Work instructions
Throughout the entries below, report every line where "small" is found.

[Collected data entries]

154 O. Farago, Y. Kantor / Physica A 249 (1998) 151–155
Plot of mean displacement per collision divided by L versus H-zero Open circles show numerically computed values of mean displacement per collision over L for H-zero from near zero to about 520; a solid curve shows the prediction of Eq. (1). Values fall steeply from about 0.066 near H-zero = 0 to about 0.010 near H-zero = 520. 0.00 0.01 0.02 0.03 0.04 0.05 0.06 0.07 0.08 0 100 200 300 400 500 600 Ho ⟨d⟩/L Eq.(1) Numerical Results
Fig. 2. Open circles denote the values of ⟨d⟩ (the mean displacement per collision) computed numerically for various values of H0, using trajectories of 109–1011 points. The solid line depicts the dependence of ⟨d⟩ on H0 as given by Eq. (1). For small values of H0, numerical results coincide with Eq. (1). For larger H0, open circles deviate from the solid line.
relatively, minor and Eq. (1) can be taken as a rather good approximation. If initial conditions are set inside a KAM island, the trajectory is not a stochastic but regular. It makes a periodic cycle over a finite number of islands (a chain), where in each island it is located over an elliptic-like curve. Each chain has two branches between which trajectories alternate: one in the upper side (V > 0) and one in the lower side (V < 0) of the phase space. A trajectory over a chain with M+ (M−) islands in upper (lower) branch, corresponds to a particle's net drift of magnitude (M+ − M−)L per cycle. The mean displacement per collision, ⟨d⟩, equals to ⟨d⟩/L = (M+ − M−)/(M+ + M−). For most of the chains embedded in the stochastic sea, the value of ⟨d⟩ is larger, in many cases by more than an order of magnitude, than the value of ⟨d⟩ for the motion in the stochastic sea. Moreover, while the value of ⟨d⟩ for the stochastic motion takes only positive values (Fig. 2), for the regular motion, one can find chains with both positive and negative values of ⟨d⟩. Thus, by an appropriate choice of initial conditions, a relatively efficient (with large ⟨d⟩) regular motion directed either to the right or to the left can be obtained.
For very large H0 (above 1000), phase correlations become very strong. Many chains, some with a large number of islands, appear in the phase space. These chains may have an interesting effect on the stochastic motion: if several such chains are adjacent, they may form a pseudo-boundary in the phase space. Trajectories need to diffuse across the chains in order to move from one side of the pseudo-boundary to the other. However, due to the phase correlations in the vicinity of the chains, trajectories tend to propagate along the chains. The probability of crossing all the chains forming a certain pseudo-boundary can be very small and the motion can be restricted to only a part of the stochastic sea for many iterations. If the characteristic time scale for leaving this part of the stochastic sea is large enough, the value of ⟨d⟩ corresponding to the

Task output
Fig. 2. Open circles denote the values of ⟨d⟩ (the mean displacement per collision) computed numerically for various values of H0, using trajectories of 109–1011 points. The solid line depicts the dependence of ⟨d⟩ on H0 as given by Eq. (1). For small values of H0, numerical results coincide with Eq. (1). For larger H0, open circles deviate from the solid line.
For very large H0 (above 1000), phase correlations become very strong. Many chains, some with a large number of islands, appear in the phase space. These chains may have an interesting effect on the stochastic motion: if several such chains are adjacent, they may form a pseudo-boundary in the phase space. Trajectories need to diffuse across the chains in order to move from one side of the pseudo-boundary to the other. However, due to the phase correlations in the vicinity of the chains, trajectories tend to propagate along the chains. The probability of crossing all the chains forming a certain pseudo-boundary can be very small and the motion can be restricted to only a part of the stochastic sea for many iterations. If the characteristic time scale for leaving this part of the stochastic sea is large enough, the value of ⟨d⟩ corresponding to the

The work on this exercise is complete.